La lotería del coronavirus, de amargo premio, ha tocado en mi familia. Mi tocayo favorito, mi padre, tiene 63 años y se jubiló hace bien poco. Aunque todavía no han podido hacerle la prueba, todo parece indicar que es uno de los infectados. Hablo con él por videollamada, como si estuviera en una conexión en directo, solo que las preguntas son bastante más personales que las que se hacen en un programa de información: ¿Qué tal estás? ¿Cómo llevas lo de estar solo en una habitación? ¿Qué estás leyendo?
A mi padre le toca estar aislado.

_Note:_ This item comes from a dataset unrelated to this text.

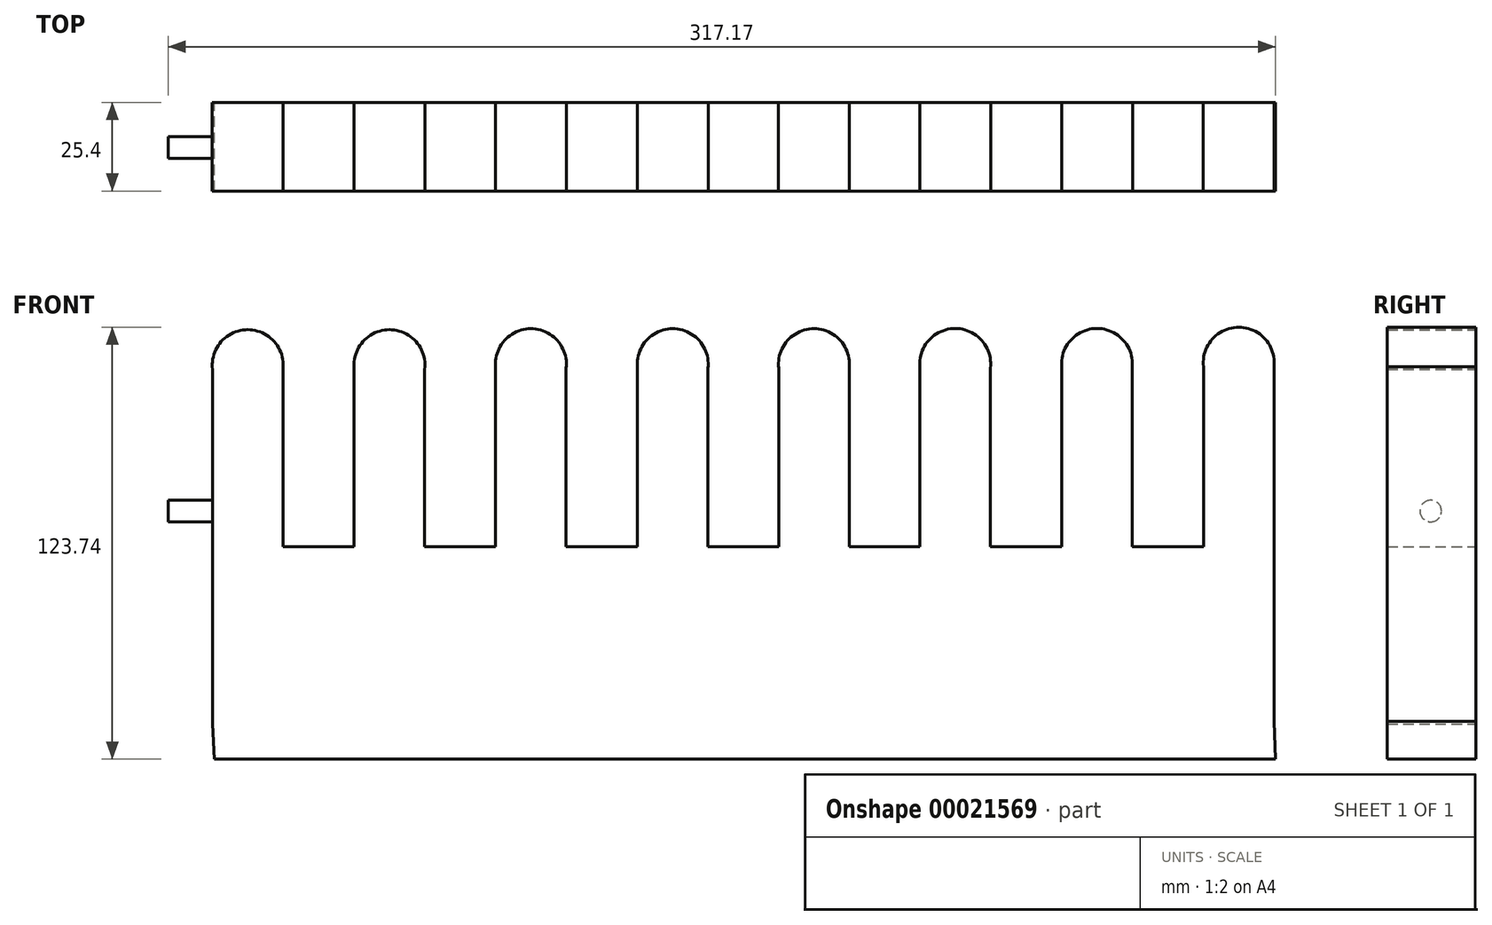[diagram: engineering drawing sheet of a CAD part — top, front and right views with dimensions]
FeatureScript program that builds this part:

Mi madre le ve y cuida con mascarilla y guantes, eso sí que es amor con protección. Mi hermano, les hace la compra.
Mientras, la madre de mi padre, mi abuela Carmen, sigue en una cama de hospital, peleando contra el coronavirus. La hermana de mi padre, mi tía, le ha llevado a Carmen pilas para que sus audífonos funcionen bien y así su sordera no haga que el aislamiento sea total y que por lo menos sepamos que se entretiene cotilleando, que el cotilleo ya sea en una cama de hospital, a través de una ventana o de la mirilla de una puerta, en estos días, se ha convertido para todos en un método de supervivencia.

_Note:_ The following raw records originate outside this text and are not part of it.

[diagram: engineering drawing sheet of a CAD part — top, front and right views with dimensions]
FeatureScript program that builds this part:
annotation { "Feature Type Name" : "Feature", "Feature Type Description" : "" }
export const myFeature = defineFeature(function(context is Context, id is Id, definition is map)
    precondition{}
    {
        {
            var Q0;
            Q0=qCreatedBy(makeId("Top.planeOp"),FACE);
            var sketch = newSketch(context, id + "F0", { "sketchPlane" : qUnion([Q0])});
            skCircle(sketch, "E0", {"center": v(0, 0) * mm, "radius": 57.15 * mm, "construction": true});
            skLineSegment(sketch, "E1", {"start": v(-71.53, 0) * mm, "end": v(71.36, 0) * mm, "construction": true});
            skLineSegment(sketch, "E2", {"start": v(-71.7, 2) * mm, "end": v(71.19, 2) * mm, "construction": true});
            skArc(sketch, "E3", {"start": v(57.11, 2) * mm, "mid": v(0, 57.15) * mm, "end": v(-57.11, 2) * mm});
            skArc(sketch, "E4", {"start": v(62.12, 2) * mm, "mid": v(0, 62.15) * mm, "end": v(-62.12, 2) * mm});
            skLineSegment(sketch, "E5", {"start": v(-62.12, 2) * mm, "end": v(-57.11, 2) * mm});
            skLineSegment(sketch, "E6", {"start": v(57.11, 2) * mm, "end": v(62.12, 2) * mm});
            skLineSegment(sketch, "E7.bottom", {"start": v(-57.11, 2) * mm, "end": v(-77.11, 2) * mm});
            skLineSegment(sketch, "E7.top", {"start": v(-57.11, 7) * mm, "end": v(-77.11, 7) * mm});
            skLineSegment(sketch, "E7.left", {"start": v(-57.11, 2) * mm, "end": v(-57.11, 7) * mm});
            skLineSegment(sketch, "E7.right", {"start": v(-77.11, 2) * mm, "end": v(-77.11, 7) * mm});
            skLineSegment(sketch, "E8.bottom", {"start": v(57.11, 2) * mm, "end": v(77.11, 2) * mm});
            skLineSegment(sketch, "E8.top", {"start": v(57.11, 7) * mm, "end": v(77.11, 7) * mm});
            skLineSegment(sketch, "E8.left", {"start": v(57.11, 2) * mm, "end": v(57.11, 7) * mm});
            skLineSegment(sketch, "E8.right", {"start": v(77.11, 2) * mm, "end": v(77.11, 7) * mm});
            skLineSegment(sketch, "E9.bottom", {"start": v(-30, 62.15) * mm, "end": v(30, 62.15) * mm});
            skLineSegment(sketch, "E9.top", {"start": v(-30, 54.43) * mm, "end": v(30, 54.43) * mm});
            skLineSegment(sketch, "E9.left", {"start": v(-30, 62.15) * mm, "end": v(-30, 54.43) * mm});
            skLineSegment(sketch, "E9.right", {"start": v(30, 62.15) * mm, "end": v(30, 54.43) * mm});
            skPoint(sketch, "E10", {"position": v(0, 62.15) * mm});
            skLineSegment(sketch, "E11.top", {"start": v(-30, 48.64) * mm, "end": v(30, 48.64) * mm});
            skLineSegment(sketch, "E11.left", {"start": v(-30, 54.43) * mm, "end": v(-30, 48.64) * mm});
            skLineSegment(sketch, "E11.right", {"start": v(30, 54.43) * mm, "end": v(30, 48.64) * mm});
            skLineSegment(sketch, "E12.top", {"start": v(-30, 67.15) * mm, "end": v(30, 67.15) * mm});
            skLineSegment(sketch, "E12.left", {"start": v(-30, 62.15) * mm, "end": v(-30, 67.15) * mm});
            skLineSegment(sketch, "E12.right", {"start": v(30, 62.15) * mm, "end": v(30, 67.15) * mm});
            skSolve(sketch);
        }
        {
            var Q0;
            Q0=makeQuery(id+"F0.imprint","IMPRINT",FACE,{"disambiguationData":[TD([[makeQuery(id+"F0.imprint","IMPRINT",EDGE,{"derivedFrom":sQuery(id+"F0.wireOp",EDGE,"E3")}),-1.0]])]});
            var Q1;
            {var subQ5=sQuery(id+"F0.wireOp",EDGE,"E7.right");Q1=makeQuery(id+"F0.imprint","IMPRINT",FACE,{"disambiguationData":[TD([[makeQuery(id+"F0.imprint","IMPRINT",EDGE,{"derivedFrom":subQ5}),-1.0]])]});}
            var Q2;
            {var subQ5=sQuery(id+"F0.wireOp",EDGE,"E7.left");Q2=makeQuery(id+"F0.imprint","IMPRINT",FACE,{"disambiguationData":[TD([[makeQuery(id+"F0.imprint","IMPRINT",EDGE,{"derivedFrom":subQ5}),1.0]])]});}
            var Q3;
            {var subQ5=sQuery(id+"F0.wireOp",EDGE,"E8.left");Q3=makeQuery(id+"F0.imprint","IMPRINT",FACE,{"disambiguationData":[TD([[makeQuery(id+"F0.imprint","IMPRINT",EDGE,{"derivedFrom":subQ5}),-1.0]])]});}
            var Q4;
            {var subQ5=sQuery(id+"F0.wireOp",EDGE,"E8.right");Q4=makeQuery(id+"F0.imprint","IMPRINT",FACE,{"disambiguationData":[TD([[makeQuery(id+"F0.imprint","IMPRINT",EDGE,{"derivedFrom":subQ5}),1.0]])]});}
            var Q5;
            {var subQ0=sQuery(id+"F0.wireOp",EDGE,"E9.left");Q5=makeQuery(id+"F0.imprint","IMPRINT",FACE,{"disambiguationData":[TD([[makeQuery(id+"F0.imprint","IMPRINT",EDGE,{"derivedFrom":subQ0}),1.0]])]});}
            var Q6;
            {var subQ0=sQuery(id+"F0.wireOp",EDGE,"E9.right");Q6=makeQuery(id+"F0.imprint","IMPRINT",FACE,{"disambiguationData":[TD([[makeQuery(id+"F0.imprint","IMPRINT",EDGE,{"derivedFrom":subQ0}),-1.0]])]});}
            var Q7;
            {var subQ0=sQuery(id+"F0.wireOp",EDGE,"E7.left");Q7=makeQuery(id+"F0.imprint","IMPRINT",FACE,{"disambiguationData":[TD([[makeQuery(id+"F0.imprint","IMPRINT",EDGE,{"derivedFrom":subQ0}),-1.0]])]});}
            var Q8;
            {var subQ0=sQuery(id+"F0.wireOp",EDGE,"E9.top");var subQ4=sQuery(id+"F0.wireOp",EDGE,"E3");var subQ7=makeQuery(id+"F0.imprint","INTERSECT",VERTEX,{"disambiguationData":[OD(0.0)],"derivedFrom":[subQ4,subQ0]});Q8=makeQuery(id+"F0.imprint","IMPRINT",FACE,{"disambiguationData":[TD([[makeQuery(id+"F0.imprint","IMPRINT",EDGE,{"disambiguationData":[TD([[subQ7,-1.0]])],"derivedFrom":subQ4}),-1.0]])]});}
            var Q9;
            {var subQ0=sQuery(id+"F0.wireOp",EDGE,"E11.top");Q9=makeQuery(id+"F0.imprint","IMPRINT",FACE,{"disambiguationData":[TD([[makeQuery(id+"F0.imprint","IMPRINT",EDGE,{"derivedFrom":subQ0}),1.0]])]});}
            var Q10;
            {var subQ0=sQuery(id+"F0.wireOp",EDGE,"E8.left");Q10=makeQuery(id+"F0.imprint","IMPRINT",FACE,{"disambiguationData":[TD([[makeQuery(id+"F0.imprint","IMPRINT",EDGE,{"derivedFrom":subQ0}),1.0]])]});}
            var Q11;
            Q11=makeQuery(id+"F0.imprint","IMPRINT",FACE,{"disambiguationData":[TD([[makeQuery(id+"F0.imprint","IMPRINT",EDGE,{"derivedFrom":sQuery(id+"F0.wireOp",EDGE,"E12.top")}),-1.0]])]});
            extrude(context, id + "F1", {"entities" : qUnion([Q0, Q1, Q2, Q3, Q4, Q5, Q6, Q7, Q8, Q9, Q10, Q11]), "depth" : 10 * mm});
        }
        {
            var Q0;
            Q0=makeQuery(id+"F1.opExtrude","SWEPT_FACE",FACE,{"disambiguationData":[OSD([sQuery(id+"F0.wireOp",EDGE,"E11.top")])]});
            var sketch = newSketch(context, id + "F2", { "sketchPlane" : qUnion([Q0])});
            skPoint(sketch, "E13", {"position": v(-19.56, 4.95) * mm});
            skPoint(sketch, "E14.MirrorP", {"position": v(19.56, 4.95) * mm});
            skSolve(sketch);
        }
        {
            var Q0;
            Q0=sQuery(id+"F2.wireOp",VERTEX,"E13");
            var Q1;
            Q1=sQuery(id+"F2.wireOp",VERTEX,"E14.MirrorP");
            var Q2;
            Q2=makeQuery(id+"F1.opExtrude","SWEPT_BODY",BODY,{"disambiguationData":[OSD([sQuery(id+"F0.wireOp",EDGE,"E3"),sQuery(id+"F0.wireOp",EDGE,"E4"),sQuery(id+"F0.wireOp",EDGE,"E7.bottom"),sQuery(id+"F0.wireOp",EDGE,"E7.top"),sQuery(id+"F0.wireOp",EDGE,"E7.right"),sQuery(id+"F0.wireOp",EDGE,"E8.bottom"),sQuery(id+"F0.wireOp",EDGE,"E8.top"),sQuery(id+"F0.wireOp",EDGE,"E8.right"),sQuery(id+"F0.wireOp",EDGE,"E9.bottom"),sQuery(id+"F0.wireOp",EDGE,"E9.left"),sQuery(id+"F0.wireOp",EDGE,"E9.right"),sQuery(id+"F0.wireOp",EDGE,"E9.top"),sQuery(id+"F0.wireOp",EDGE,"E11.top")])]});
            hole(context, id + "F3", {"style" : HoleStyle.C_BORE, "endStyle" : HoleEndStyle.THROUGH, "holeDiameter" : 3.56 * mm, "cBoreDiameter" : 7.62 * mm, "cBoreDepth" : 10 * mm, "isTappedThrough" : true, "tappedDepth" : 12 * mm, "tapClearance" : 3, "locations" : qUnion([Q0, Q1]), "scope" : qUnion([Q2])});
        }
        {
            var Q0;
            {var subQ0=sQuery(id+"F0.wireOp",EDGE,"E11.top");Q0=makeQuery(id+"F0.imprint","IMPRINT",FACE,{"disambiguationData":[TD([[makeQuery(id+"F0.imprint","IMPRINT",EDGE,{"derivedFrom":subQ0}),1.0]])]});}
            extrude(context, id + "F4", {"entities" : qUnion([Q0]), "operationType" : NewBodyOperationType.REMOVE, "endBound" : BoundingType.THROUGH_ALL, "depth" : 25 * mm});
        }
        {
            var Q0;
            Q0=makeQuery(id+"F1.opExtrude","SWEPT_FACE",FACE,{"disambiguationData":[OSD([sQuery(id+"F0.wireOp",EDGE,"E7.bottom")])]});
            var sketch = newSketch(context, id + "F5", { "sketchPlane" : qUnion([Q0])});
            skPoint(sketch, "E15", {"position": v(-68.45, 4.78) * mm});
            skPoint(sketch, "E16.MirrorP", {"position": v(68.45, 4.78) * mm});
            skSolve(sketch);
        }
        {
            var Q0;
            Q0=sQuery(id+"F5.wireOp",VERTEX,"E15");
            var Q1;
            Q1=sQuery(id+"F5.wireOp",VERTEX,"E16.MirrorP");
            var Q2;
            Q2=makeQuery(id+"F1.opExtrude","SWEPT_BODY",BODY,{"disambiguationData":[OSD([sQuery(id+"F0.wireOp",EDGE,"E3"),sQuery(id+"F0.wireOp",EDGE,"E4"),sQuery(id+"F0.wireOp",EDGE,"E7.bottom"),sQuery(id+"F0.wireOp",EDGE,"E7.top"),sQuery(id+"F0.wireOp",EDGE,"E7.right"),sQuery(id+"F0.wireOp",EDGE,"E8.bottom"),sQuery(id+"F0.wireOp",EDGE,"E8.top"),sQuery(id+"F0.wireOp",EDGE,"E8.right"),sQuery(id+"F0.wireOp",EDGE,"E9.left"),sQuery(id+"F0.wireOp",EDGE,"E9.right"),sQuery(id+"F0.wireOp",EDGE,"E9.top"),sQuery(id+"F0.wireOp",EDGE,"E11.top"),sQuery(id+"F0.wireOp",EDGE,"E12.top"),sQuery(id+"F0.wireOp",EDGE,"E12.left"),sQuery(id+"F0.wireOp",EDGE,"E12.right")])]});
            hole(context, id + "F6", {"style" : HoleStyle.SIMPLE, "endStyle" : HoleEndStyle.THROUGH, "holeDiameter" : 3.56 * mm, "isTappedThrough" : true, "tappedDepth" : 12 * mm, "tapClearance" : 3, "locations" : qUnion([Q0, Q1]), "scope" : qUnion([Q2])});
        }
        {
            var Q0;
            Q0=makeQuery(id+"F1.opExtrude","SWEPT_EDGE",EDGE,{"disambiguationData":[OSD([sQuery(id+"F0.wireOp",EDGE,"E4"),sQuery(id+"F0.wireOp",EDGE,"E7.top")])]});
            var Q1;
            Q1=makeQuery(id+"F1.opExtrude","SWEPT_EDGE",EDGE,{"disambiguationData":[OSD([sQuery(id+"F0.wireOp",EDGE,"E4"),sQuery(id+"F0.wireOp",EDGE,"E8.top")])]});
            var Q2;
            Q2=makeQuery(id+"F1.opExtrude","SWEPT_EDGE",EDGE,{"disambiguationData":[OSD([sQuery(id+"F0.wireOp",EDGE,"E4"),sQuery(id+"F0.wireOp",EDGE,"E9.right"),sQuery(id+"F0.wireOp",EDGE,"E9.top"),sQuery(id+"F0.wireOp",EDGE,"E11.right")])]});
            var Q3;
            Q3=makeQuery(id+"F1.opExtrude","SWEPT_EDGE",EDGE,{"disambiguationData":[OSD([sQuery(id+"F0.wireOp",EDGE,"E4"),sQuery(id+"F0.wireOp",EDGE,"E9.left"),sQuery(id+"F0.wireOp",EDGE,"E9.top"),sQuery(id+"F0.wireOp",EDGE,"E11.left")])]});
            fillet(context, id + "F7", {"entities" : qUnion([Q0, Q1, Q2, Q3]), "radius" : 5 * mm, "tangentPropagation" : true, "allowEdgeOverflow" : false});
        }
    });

Y mientras tanto yo, ¿qué hago yo? Pues nada. Aguantar sin ir a verlos, porque en eso consiste la guerra de mi generación blandita. En evitar con paciencia que aumenten los pacientes del coronavirus. En vencer las ganas del abrazo y quedarnos en la videollamada. En encerrarnos para que el desconocido no se contagie.
Mi nada es contradictoria. Consiste en intentar hacer muchas cosas, para no pensar demasiado. Es más, algunas de mis armas para esta guerra pertenecen al mundo que acabo de criticar en el artículo. Series por encima de mis posibilidades, películas de colecciones inacabadas y libros que compré sin haber terminado de leer los anteriores. Aunque sé que lo que de verdad me hará vencer serán mis vecinos, la cocina, mi hora de gimnasia modalidad ‘recluido’, lo que me da de sí el teletrabajo, los whashapps con mis amigos y, por supuesto, el tiempo invertido en estas líneas.
Diego Fernández es periodista de La Sexta Columna (La Sexta).